Yesterday, I connected to Apple’s website on my iPhone, only to discover that the undisputed leader of all things mobile didn’t have a mobile-friendly website. Well to be fair, Apple does offer a native app for purchases on its Apple Store, but it’s ironic, isn’t it? Especially considering Apple helped to usher in the mobile craze dominating this week’s Cyber Monday stories.
The Wall Street Journal reported that online sales were brisk, showing a 30 percent increase from last year. Interestingly, early reports suggest that this year shoppers using a mobile device represented 24 percent of site traffic and 16 percent of all online sales over the four-day weekend. That’s a huge increase.
It’s no big surprise that when people can avoid the hassles of traffic, parking and long-lines associated with traditional shopping, we see an uptick in online sales. But many have been surprised by how quickly the way people shopped online would change. By 2020, when we think of Cyber Monday, most people will be purchasing on their handset.
Mobile shifting shopping paradigm
The sharp increase in mobile commerce should put all business-to-consumer (B2C) merchants on notice that they need a mobile-friendly site.
In a recent Google survey, 67 percent of people said that they are more likely to buy from a site that is mobile-friendly. Conversely, 61 percent said that if they don’t see what they want, they move quickly to a competitor’s site. Finally, people said that if a site didn’t work well with their mobile device, it was an indication that the company didn’t care about their business.

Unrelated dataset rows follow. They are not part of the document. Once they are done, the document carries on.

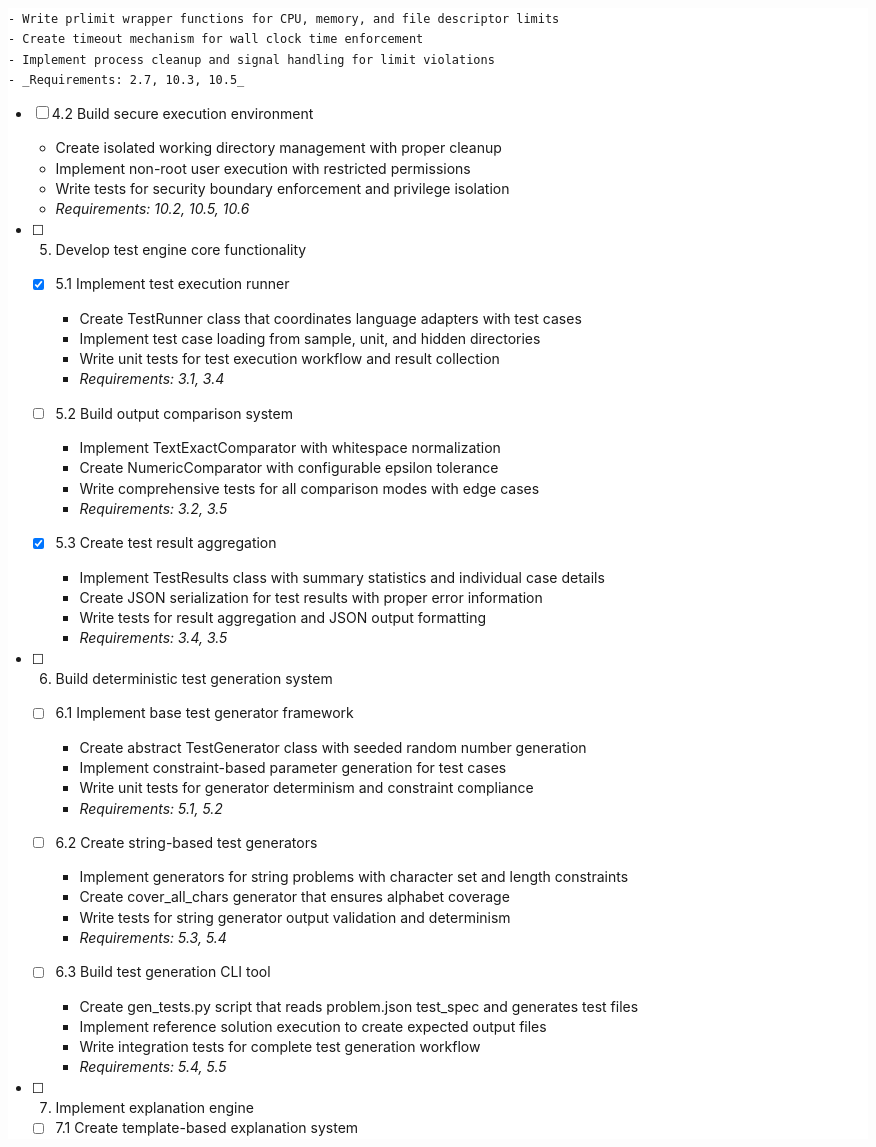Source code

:     - Write prlimit wrapper functions for CPU, memory, and file descriptor limits
    - Create timeout mechanism for wall clock time enforcement
    - Implement process cleanup and signal handling for limit violations
    - _Requirements: 2.7, 10.3, 10.5_

  - [ ] 4.2 Build secure execution environment
    - Create isolated working directory management with proper cleanup
    - Implement non-root user execution with restricted permissions
    - Write tests for security boundary enforcement and privilege isolation
    - _Requirements: 10.2, 10.5, 10.6_

- [ ] 5. Develop test engine core functionality

  - [x] 5.1 Implement test execution runner

    - Create TestRunner class that coordinates language adapters with test cases
    - Implement test case loading from sample, unit, and hidden directories
    - Write unit tests for test execution workflow and result collection
    - _Requirements: 3.1, 3.4_

  - [ ] 5.2 Build output comparison system

    - Implement TextExactComparator with whitespace normalization
    - Create NumericComparator with configurable epsilon tolerance
    - Write comprehensive tests for all comparison modes with edge cases
    - _Requirements: 3.2, 3.5_

  - [x] 5.3 Create test result aggregation
    - Implement TestResults class with summary statistics and individual case details
    - Create JSON serialization for test results with proper error information
    - Write tests for result aggregation and JSON output formatting
    - _Requirements: 3.4, 3.5_

- [ ] 6. Build deterministic test generation system

  - [ ] 6.1 Implement base test generator framework

    - Create abstract TestGenerator class with seeded random number generation
    - Implement constraint-based parameter generation for test cases
    - Write unit tests for generator determinism and constraint compliance
    - _Requirements: 5.1, 5.2_

  - [ ] 6.2 Create string-based test generators

    - Implement generators for string problems with character set and length constraints
    - Create cover_all_chars generator that ensures alphabet coverage
    - Write tests for string generator output validation and determinism
    - _Requirements: 5.3, 5.4_

  - [ ] 6.3 Build test generation CLI tool
    - Create gen_tests.py script that reads problem.json test_spec and generates test files
    - Implement reference solution execution to create expected output files
    - Write integration tests for complete test generation workflow
    - _Requirements: 5.4, 5.5_

- [ ] 7. Implement explanation engine

  - [ ] 7.1 Create template-based explanation system
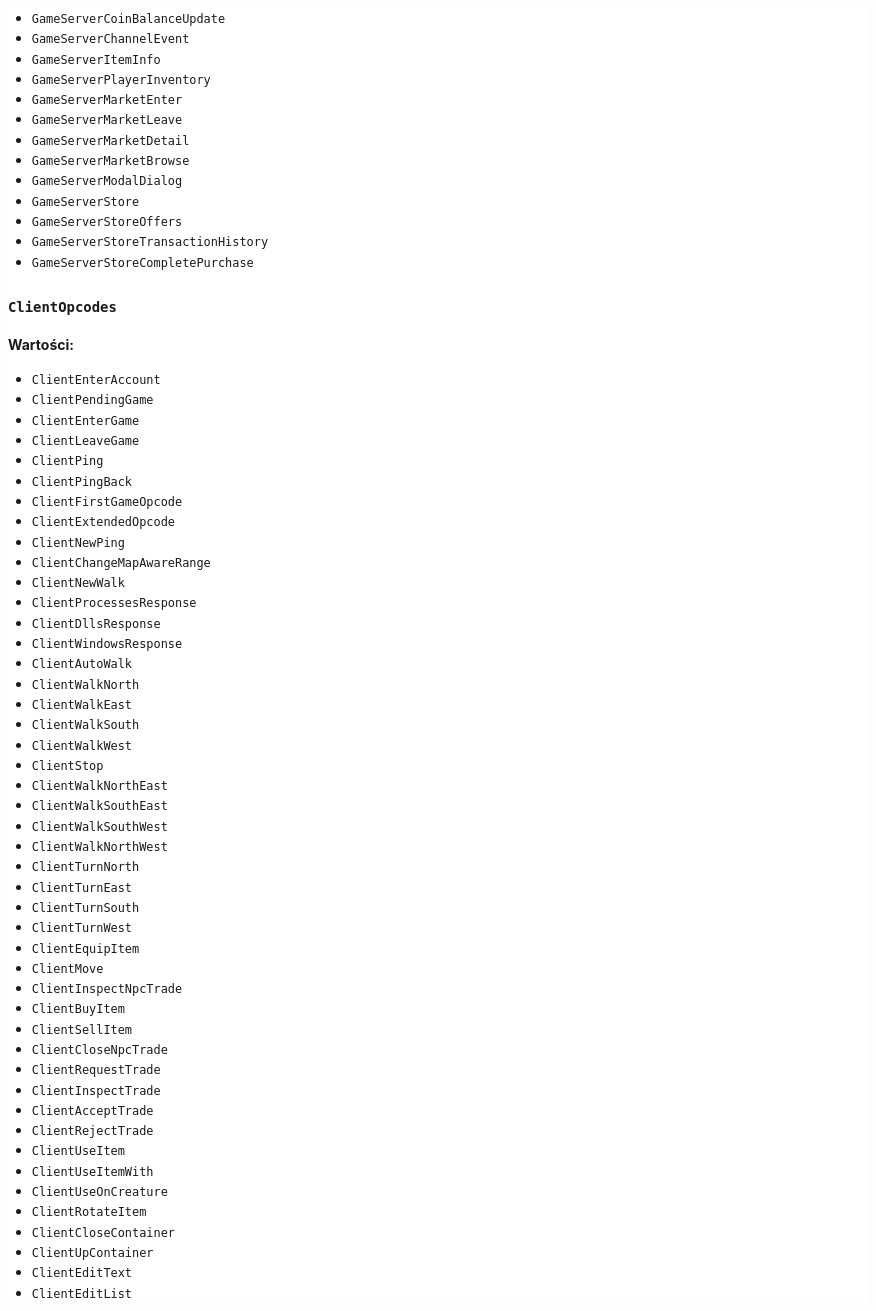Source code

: - `GameServerCoinBalanceUpdate`
- `GameServerChannelEvent`
- `GameServerItemInfo`
- `GameServerPlayerInventory`
- `GameServerMarketEnter`
- `GameServerMarketLeave`
- `GameServerMarketDetail`
- `GameServerMarketBrowse`
- `GameServerModalDialog`
- `GameServerStore`
- `GameServerStoreOffers`
- `GameServerStoreTransactionHistory`
- `GameServerStoreCompletePurchase`

### `ClientOpcodes`

**Wartości:**

- `ClientEnterAccount`
- `ClientPendingGame`
- `ClientEnterGame`
- `ClientLeaveGame`
- `ClientPing`
- `ClientPingBack`
- `ClientFirstGameOpcode`
- `ClientExtendedOpcode`
- `ClientNewPing`
- `ClientChangeMapAwareRange`
- `ClientNewWalk`
- `ClientProcessesResponse`
- `ClientDllsResponse`
- `ClientWindowsResponse`
- `ClientAutoWalk`
- `ClientWalkNorth`
- `ClientWalkEast`
- `ClientWalkSouth`
- `ClientWalkWest`
- `ClientStop`
- `ClientWalkNorthEast`
- `ClientWalkSouthEast`
- `ClientWalkSouthWest`
- `ClientWalkNorthWest`
- `ClientTurnNorth`
- `ClientTurnEast`
- `ClientTurnSouth`
- `ClientTurnWest`
- `ClientEquipItem`
- `ClientMove`
- `ClientInspectNpcTrade`
- `ClientBuyItem`
- `ClientSellItem`
- `ClientCloseNpcTrade`
- `ClientRequestTrade`
- `ClientInspectTrade`
- `ClientAcceptTrade`
- `ClientRejectTrade`
- `ClientUseItem`
- `ClientUseItemWith`
- `ClientUseOnCreature`
- `ClientRotateItem`
- `ClientCloseContainer`
- `ClientUpContainer`
- `ClientEditText`
- `ClientEditList`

Angry lines, abandoned shopping carts
Nobody likes to be stuck in line, whether you’re waiting in Target or in a web store. Mobile-friendly also means not getting bogged down by slow-loading web pages or getting stuck in slow moving “check–out lines.”
In fact, the average shopping session length was down 10 percent during this past week of online shopping, signaling that online shoppers just want to get in and get out. Merchants need to be constantly testing the end-user experience for users on all types of devices and from wherever they are accessing your site.
Web application performance tools can automate the required end-user experience testing of web apps and monitor key business processes, like the time it takes for an online check-out. They should compare the mobile experience versus the non-mobile experience. If bounce rates are high for mobile users compared to non-mobile users, it is very likely the business is losing customers due to a bad mobile experience.
Apples and oranges
When I went looking for information about Apple on my iPhone, the process was so frustrating that I finally gave up. It’s almost 2013; mobile users don’t want to pan and scroll around to view each page. I jumped over to Samsung’s site, where it automatically recognized that I was using an iPhone 5 and directed me to its mobile site. If I were a prospective customer searching for product information and not ready to buy — you just lost my business.
Sure, in this case, Apple prioritized its mobile store experience while neglecting its corporate site experience. Arguably not the end of the world. But this just illustrates how fragmented the mobile experience still is — even for the king of the mobile universe. And with the number of mobile shoppers doubling and tripling each year, it’s a problem that online merchants can’t afford to ignore much longer.
Thankfully, the majority of online merchants have figured out that traffic to their site is essential to sales, but many have not yet realized that the user experience is equally as important. While Apple can get away with it, don’t assume you can too.